Ambientado na comunidade de Capão Redondo, distrito da periferia de São Paulo, o longa mostra o reencontro de três amigos de infância que acabaram tomando rumos diferentes. Macu (Caio Blat) é o único que ainda mora na favela – e o único branco entre os três - e flerta com o crime. Pibe (Sílvio Guindane) tem um filho pequeno e vive com a mulher num pequeno apartamento classe média-baixa. Já Jaiminho (Jonathan Haagensen) despontou como craque de futebol, joga na Espanha e está no Brasil fazendo alguns exames e esperando a convocação para a Seleção.
A reunião dos três ocorre para celebrar o aniversário de Macu, que neste mesmo dia recebe a missão de esconder uma criança sequestrada pela quadrilha da região. À medida que as horas passam e os três desfrutam de momentos agradáveis, a pressão dos chefões locais sob Macu aumenta e os desdobramentos disso fatalmente envolverão seus dois amigos.
Para seu longa de estreia, o diretor Jeferson De pesquisou vários anos a realidade na comunidade de Capão Redondo. E o trabalho parece que deu certo. Bróder é um filme impactante e envolvente.
Se retratar a violência nas comunidades de periferia e mostrar como ela é presente na vida de quem permanece lá era um de seus objetivos, pode-se dizer que ele foi muito bem sucedido. Ela está lá, em todos os momentos e em todas as sequências. Não só nas brigas e nas ameaças, mas também nas conversas entre amigos e nas demonstrações de afeto em família. Este é um dos pontos altos do filme.
A fotografia e a direção de arte são muito competentes na ambientação, ao mesmo tempo em que a trama envolve aos poucos, de forma crescente, tal como os conflitos de Macu, que vão tomando dimensões cada vez mais graves. Mesmo já antevendo um final, é possível sentir cada vez mais forte a tensão que antecede a tragédia.
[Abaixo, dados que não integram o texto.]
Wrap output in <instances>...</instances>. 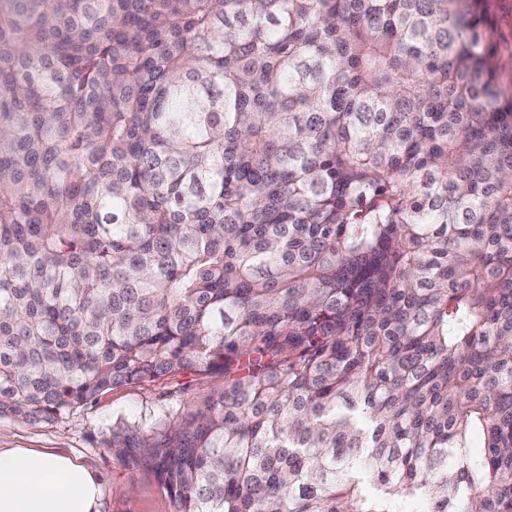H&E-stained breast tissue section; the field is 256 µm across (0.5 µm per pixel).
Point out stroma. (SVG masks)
<instances>
[{"mask_svg":"<svg viewBox=\"0 0 512 512\" xmlns=\"http://www.w3.org/2000/svg\"><path fill=\"white\" fill-rule=\"evenodd\" d=\"M487 35L494 50L498 83L512 93V0H486ZM224 387L215 373L185 372L155 382L111 390L87 406L52 423L24 422L0 416V448L64 451L96 472L101 482L100 512H172L155 474L108 449L113 428L138 427L154 433L160 416L186 411L189 400H202Z\"/></svg>","mask_w":512,"mask_h":512,"instance_id":"obj_1","label":"stroma"}]
</instances>
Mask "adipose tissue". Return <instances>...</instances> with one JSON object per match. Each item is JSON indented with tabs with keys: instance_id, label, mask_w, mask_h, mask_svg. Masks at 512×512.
<instances>
[{
	"instance_id": "ef3b65f1",
	"label": "adipose tissue",
	"mask_w": 512,
	"mask_h": 512,
	"mask_svg": "<svg viewBox=\"0 0 512 512\" xmlns=\"http://www.w3.org/2000/svg\"><path fill=\"white\" fill-rule=\"evenodd\" d=\"M99 482L78 458L0 448V512H99Z\"/></svg>"
}]
</instances>
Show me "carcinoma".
Listing matches in <instances>:
<instances>
[{"label":"carcinoma","mask_w":512,"mask_h":512,"mask_svg":"<svg viewBox=\"0 0 512 512\" xmlns=\"http://www.w3.org/2000/svg\"><path fill=\"white\" fill-rule=\"evenodd\" d=\"M492 57L481 0H0V416L218 372L107 441L173 512H512Z\"/></svg>","instance_id":"obj_1"}]
</instances>
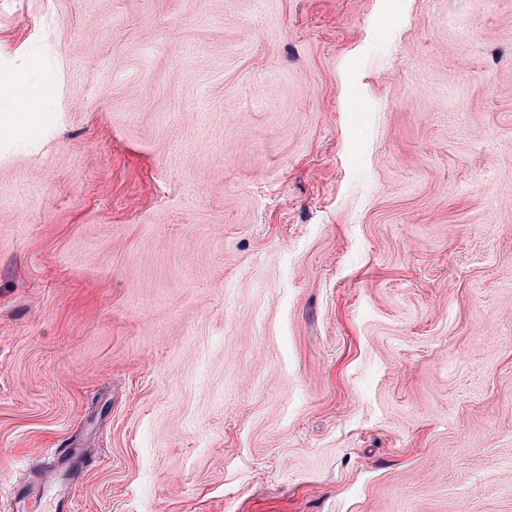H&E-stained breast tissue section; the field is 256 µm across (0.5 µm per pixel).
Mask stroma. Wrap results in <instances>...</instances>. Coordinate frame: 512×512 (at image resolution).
I'll return each mask as SVG.
<instances>
[{
    "mask_svg": "<svg viewBox=\"0 0 512 512\" xmlns=\"http://www.w3.org/2000/svg\"><path fill=\"white\" fill-rule=\"evenodd\" d=\"M23 77L0 512H512V0H0Z\"/></svg>",
    "mask_w": 512,
    "mask_h": 512,
    "instance_id": "stroma-1",
    "label": "stroma"
}]
</instances>
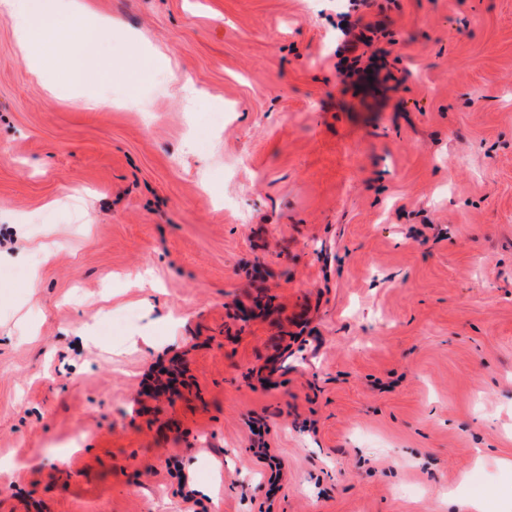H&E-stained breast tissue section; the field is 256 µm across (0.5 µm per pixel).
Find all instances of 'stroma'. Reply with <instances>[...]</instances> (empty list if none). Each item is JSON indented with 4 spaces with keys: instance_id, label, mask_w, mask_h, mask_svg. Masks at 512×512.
I'll list each match as a JSON object with an SVG mask.
<instances>
[{
    "instance_id": "obj_1",
    "label": "stroma",
    "mask_w": 512,
    "mask_h": 512,
    "mask_svg": "<svg viewBox=\"0 0 512 512\" xmlns=\"http://www.w3.org/2000/svg\"><path fill=\"white\" fill-rule=\"evenodd\" d=\"M89 2L81 87L0 16V512H512V0ZM383 27L379 23H363V18H358L354 23L347 22V26L342 29L344 37L342 45L338 49V54L345 55L341 58L340 64L337 67V72L341 77L342 84L347 88L349 84H353L351 79L354 76L360 77L363 73L369 71V67L361 69L357 67L361 58L366 52L355 55L360 49L361 45L370 47L373 42V37L368 36L366 32L376 34L381 31ZM351 56V58H350ZM351 59V61H349ZM342 63H348L344 66Z\"/></svg>"
}]
</instances>
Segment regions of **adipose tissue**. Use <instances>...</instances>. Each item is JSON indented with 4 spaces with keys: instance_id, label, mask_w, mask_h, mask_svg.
<instances>
[{
    "instance_id": "obj_1",
    "label": "adipose tissue",
    "mask_w": 512,
    "mask_h": 512,
    "mask_svg": "<svg viewBox=\"0 0 512 512\" xmlns=\"http://www.w3.org/2000/svg\"><path fill=\"white\" fill-rule=\"evenodd\" d=\"M0 12L10 18L34 75L45 70L43 48L51 43L71 61L69 80L80 83L104 73L102 50L85 37L88 13L77 0H0Z\"/></svg>"
}]
</instances>
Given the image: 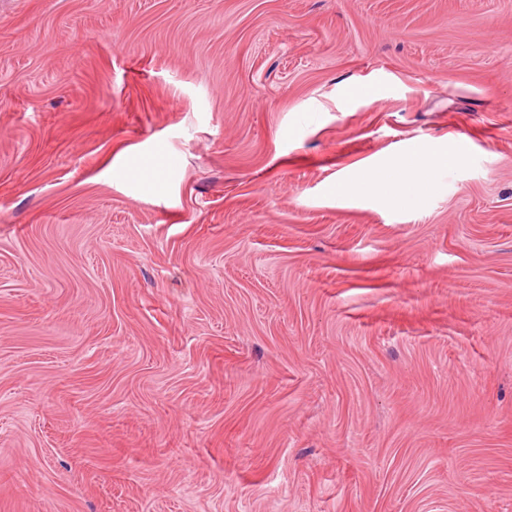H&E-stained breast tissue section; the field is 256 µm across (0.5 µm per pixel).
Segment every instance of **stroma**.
I'll return each mask as SVG.
<instances>
[{"instance_id":"1","label":"stroma","mask_w":512,"mask_h":512,"mask_svg":"<svg viewBox=\"0 0 512 512\" xmlns=\"http://www.w3.org/2000/svg\"><path fill=\"white\" fill-rule=\"evenodd\" d=\"M0 512H512V0H0ZM464 162V153L452 149H411L381 165L357 170L336 180L332 194L337 198L375 196L390 205L410 207L437 188L441 171Z\"/></svg>"}]
</instances>
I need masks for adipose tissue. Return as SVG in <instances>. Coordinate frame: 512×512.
<instances>
[{"label":"adipose tissue","mask_w":512,"mask_h":512,"mask_svg":"<svg viewBox=\"0 0 512 512\" xmlns=\"http://www.w3.org/2000/svg\"><path fill=\"white\" fill-rule=\"evenodd\" d=\"M464 161V153L452 149H411L381 165L338 179L332 193L339 198L375 196L392 205L410 207L436 189L441 171Z\"/></svg>","instance_id":"1"}]
</instances>
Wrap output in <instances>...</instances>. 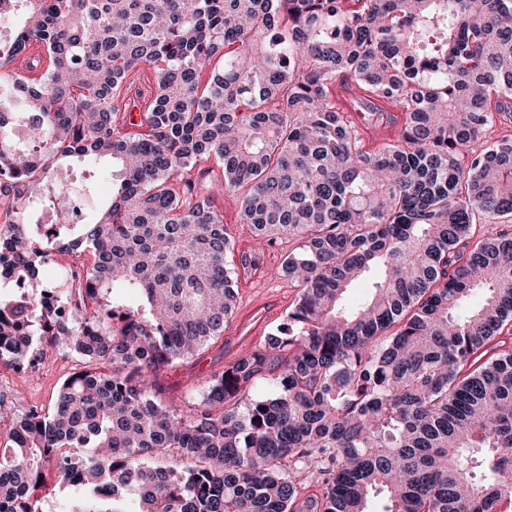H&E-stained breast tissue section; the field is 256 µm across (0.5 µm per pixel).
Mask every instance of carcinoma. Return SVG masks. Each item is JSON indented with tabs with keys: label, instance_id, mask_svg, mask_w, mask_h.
<instances>
[{
	"label": "carcinoma",
	"instance_id": "cac0c4a2",
	"mask_svg": "<svg viewBox=\"0 0 512 512\" xmlns=\"http://www.w3.org/2000/svg\"><path fill=\"white\" fill-rule=\"evenodd\" d=\"M338 83L374 124L405 112L394 141L364 148ZM503 112L512 0H21L0 45V289L24 293H0V362L80 365L52 408L0 411V512H42L49 481L74 492L64 512L512 506V236L476 234L512 216V144L485 140ZM73 157L118 167L111 205L27 223ZM226 192L254 231L231 267ZM275 239L295 305L199 396L162 397ZM51 251L79 259L53 285Z\"/></svg>",
	"mask_w": 512,
	"mask_h": 512
}]
</instances>
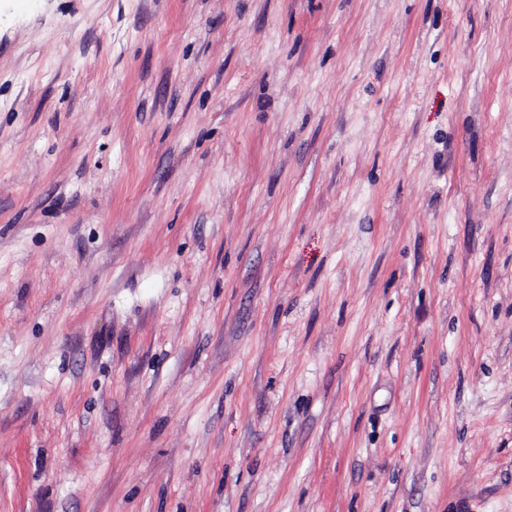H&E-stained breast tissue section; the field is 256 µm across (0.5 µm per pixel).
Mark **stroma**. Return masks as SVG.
Listing matches in <instances>:
<instances>
[{"instance_id":"obj_1","label":"stroma","mask_w":512,"mask_h":512,"mask_svg":"<svg viewBox=\"0 0 512 512\" xmlns=\"http://www.w3.org/2000/svg\"><path fill=\"white\" fill-rule=\"evenodd\" d=\"M0 512H512V0H0Z\"/></svg>"}]
</instances>
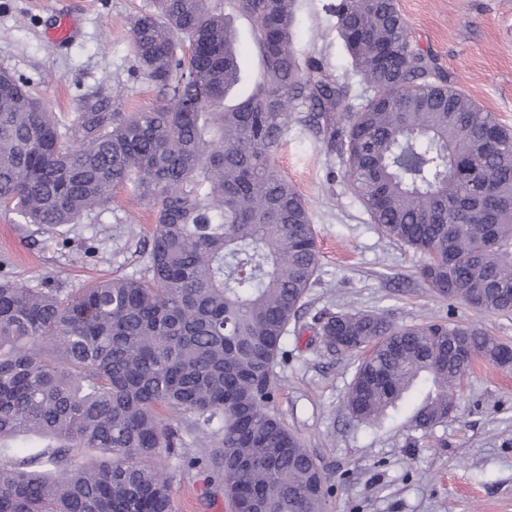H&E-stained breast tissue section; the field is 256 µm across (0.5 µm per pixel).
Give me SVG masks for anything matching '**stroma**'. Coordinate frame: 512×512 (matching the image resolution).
<instances>
[{"mask_svg":"<svg viewBox=\"0 0 512 512\" xmlns=\"http://www.w3.org/2000/svg\"><path fill=\"white\" fill-rule=\"evenodd\" d=\"M327 0H300L296 45L323 58L359 107L372 90L350 65ZM415 48L433 54L454 83L512 128V0H395ZM151 0H0V69L29 80L63 121L85 97H107L113 111L146 110L163 100L139 70L132 24ZM77 17L79 33L63 50L45 29L57 16ZM237 34L241 81L229 102L261 82L263 66L249 18L229 12ZM281 174L304 196L321 264L299 319L284 338L274 370L282 385L275 413L301 437L327 476L325 512H512V368L471 370L454 394L448 419L422 435L370 427L347 414L344 399L356 356L328 354L315 315L374 311L400 325L439 320L476 325L512 346V316L488 315L445 301L419 274L422 259L385 238L351 191L336 148L305 125L289 129L276 156ZM154 214L130 187L78 224L45 234L0 206V279L30 287L53 278L74 293L93 280L139 275L137 250ZM172 475L173 512H231L219 482L205 469Z\"/></svg>","mask_w":512,"mask_h":512,"instance_id":"1","label":"stroma"}]
</instances>
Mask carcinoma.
<instances>
[{"label":"carcinoma","mask_w":512,"mask_h":512,"mask_svg":"<svg viewBox=\"0 0 512 512\" xmlns=\"http://www.w3.org/2000/svg\"><path fill=\"white\" fill-rule=\"evenodd\" d=\"M297 0H153L132 30L164 93L149 110L100 97L63 123L22 77L0 70V203L45 232L76 224L132 185L155 212L143 274L63 294L0 280V512H171L162 456L204 463L232 512H324L327 478L272 410L273 365L320 264L311 216L275 155L294 123L336 144L355 196L384 236L419 253L444 300L512 314V129L414 48L395 0H333L352 70L373 94L358 108L314 58L300 59ZM245 14L263 79L235 104ZM387 48L395 65L378 64ZM321 342L360 355L344 407L370 426L427 435L459 384L450 350L512 366V348L476 326L398 325L327 311ZM209 445L190 456L185 436ZM107 458L70 466L72 453Z\"/></svg>","instance_id":"obj_1"}]
</instances>
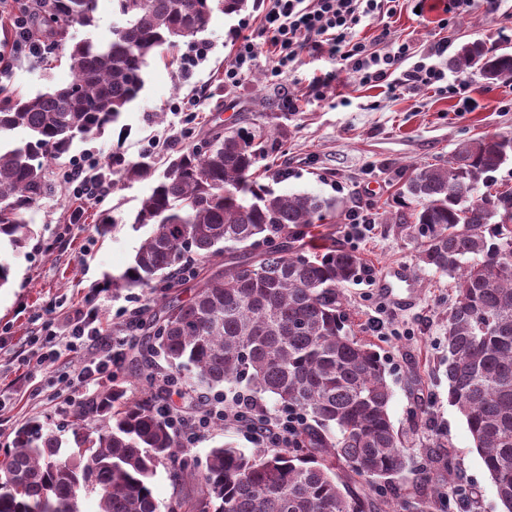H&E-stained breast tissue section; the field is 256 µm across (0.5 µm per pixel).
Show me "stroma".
<instances>
[{
	"mask_svg": "<svg viewBox=\"0 0 512 512\" xmlns=\"http://www.w3.org/2000/svg\"><path fill=\"white\" fill-rule=\"evenodd\" d=\"M448 0H423L414 14L411 0L393 17L363 21L360 37L372 40L382 30L409 40L424 50L438 40L448 42L441 59L449 81L468 80L467 100L424 89L394 93L386 85L362 86L338 72L329 54H303L280 84H269L271 66L263 46V4L241 13L214 11L207 29L178 41L165 57L154 58L144 71V86L120 121L102 132L76 138L68 156L51 161L54 185L27 212L32 235L19 251L0 247V259L12 266V279L0 288V449L9 447L17 428L36 421L61 438L71 436L70 412L92 399L85 388L59 379L52 364L30 360V339L42 326L63 325L77 308L94 306L102 320L114 318L132 300H146L145 290L112 291L109 280L132 261L146 235L132 218L147 196L152 180L124 181L112 172L102 196L76 202L61 181L72 156L90 151L101 161L137 159L145 152L165 159L172 148L195 144L215 128L276 124L284 131L273 169L262 182L277 192H309L337 199L334 219L311 225L308 244L331 236L337 245L355 250L365 271L345 284L341 293L347 325L353 336L386 361L392 397L390 418L412 462L427 454L451 453L453 478L466 489V500H433L431 512H502L491 479L478 455L463 417L448 402L444 348L448 309L455 298L453 279L420 263V241L401 220L412 206L402 198L408 165L447 162L464 141L484 135H512V85L487 82L478 74L456 69L461 45L476 40L487 47L512 45V0H478L461 13L445 12ZM261 52L240 85H224V67L234 53L241 23ZM337 72L328 87H312L314 74ZM65 54L44 59L20 58L9 89L32 96L70 81ZM300 99V109L288 111L286 96ZM198 100L199 112L185 122L181 111ZM83 208L79 223H71L75 208ZM359 214L374 226L354 233L350 219ZM111 223L100 232L102 217ZM402 265L415 280L414 297L403 305L375 286L385 267ZM139 344L126 347L110 388L140 395L141 380L157 371L144 362ZM229 444L252 453L255 442L235 428L212 427L188 448L189 458L205 463L211 448Z\"/></svg>",
	"mask_w": 512,
	"mask_h": 512,
	"instance_id": "stroma-1",
	"label": "stroma"
}]
</instances>
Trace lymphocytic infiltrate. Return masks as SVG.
<instances>
[{"label":"lymphocytic infiltrate","mask_w":512,"mask_h":512,"mask_svg":"<svg viewBox=\"0 0 512 512\" xmlns=\"http://www.w3.org/2000/svg\"><path fill=\"white\" fill-rule=\"evenodd\" d=\"M49 2L25 0L23 10L15 14L12 40L7 51H0V80L9 78L20 56L46 54L48 44L35 37L33 25ZM396 10L397 0H268L264 20L272 55L267 71L269 81L280 83L304 52L325 50L335 55L342 70L359 84L387 81L395 91L426 87L440 95L452 93L454 87L447 74L435 63L447 51V41L441 39L430 45L426 60L421 61L409 42L396 39L380 51L357 37L356 28L364 20ZM98 167L96 158L83 155L64 171L62 178L72 186L76 198L91 200L101 196L104 181L94 174ZM80 342L96 345L100 355L80 368L67 370L66 375L84 388H100L111 381L128 339L106 334L93 308L75 310L62 331L36 338L33 355L37 364H53ZM159 413L186 446L192 445L205 429L230 424L265 447L286 448L296 441L306 422L300 410L273 414L246 393L239 394L230 407L221 400H211L205 413L197 418H186L168 405Z\"/></svg>","instance_id":"lymphocytic-infiltrate-1"}]
</instances>
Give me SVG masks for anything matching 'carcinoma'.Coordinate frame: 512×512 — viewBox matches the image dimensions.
<instances>
[{
    "instance_id": "obj_1",
    "label": "carcinoma",
    "mask_w": 512,
    "mask_h": 512,
    "mask_svg": "<svg viewBox=\"0 0 512 512\" xmlns=\"http://www.w3.org/2000/svg\"><path fill=\"white\" fill-rule=\"evenodd\" d=\"M247 2L112 0L120 30L106 45L69 46L70 83L0 100V136L27 132L0 146V238L15 251L25 246V214L48 186L47 162L117 122L151 58L204 31L214 10L237 14ZM94 12L95 0H51L39 26L63 47L70 27L94 25ZM455 65L512 79V52L481 41L463 45ZM206 142L173 151L160 174L146 154L121 169V178L154 186L133 221L148 235L112 284L149 290L135 326L152 353L190 370L191 390L245 381L302 410L298 445L247 455L222 444L198 474L153 401L116 389L73 411L72 447L40 423L15 432L0 462V512H81L90 494L97 512H158L151 481L160 465L176 486L199 483L171 512H428L433 497L454 492L451 463L436 453L407 468L384 361L345 329L340 288L364 271L361 259L333 240L305 248L308 229L336 200L259 182L257 163L281 148L265 127L217 129ZM511 157V136L486 135L445 164L411 167L404 183L416 203L406 228L422 240L419 261L455 281L448 401L504 512H512V192L490 187ZM240 247L251 254L218 265ZM190 281L194 294L183 301L175 289Z\"/></svg>"
}]
</instances>
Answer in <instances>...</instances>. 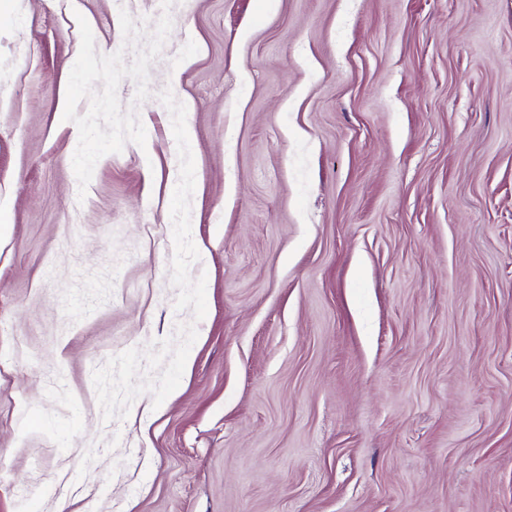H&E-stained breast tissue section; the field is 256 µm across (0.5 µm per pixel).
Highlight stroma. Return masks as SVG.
Here are the masks:
<instances>
[{
	"mask_svg": "<svg viewBox=\"0 0 512 512\" xmlns=\"http://www.w3.org/2000/svg\"><path fill=\"white\" fill-rule=\"evenodd\" d=\"M0 512H512V0H0Z\"/></svg>",
	"mask_w": 512,
	"mask_h": 512,
	"instance_id": "obj_1",
	"label": "stroma"
}]
</instances>
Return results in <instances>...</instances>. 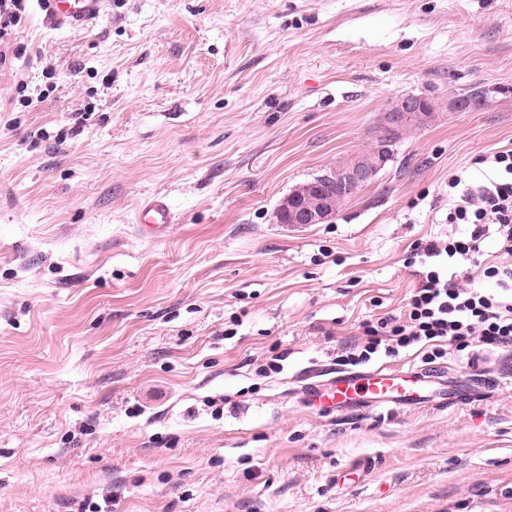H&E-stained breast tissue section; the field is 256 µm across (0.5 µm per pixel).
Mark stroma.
I'll return each instance as SVG.
<instances>
[{
	"instance_id": "stroma-1",
	"label": "stroma",
	"mask_w": 512,
	"mask_h": 512,
	"mask_svg": "<svg viewBox=\"0 0 512 512\" xmlns=\"http://www.w3.org/2000/svg\"><path fill=\"white\" fill-rule=\"evenodd\" d=\"M10 41L0 512H512V353L449 345L463 407L336 415L299 391L404 309L414 244L461 232L449 175L512 148V0H107L78 31L28 0ZM475 88L332 223H278L404 96ZM156 194L178 221L151 240ZM174 220L175 214L168 198L165 195H155L139 205L135 228L141 236L162 238Z\"/></svg>"
}]
</instances>
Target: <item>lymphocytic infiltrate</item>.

Os dramas pessoais dos outros dois protagonistas acabam sendo ignorados – enquanto Jaiminho parece viver feliz como um novo rico e isso é muito explorado, Pibe é apresentado, no maior parte do tempo, como um pacato cidadão conformado com sua vida mediana. O destino destes dois será selado mesmo pelas escolhas de Macu. Ainda assim, as ótimas atuações de Jonathan Haagensen e Sílvio Guindane superam a pobreza de seus personagens e cada um, à sua maneira e na medida em que a história permite, executa muito bem seu papel. Fazem isso de maneira tão eficiente, que conseguem até mesmo ofuscar Caio Blat, que em alguns momentos exagera e beira ao caricaturesco.
Mesmo com alguns trechos inverossímeis (como a rapidez da polícia em atender uma denúncia de sequestro ou o fato de policiais aliviarem uma contravenção sem nem sequer pedir algo em troca) e outros sem muita função, Bróder consegue se sustentar pela força de sua história.
Como é bom sair de uma sessão de cinema nacional se sentindo satisfeita!
Bróder foi exibido no Festival de Berlim e venceu os Kikitos de Melhor Filme, Diretor, Ator (Caio Blat), Montagem (Quito Ribeiro) e Trilha Sonora (João Marcello Bôscolli) no Festival de Gramado, além dos Prêmios de Melhor Fotografia (Gustavo Hadba), Som (Miriam Biderman), Direção de Arte (Alessandra Maestro) e o Prêmio da Crítica de Melhor Longa-Metragem no III Paulínia Festival de Cinema.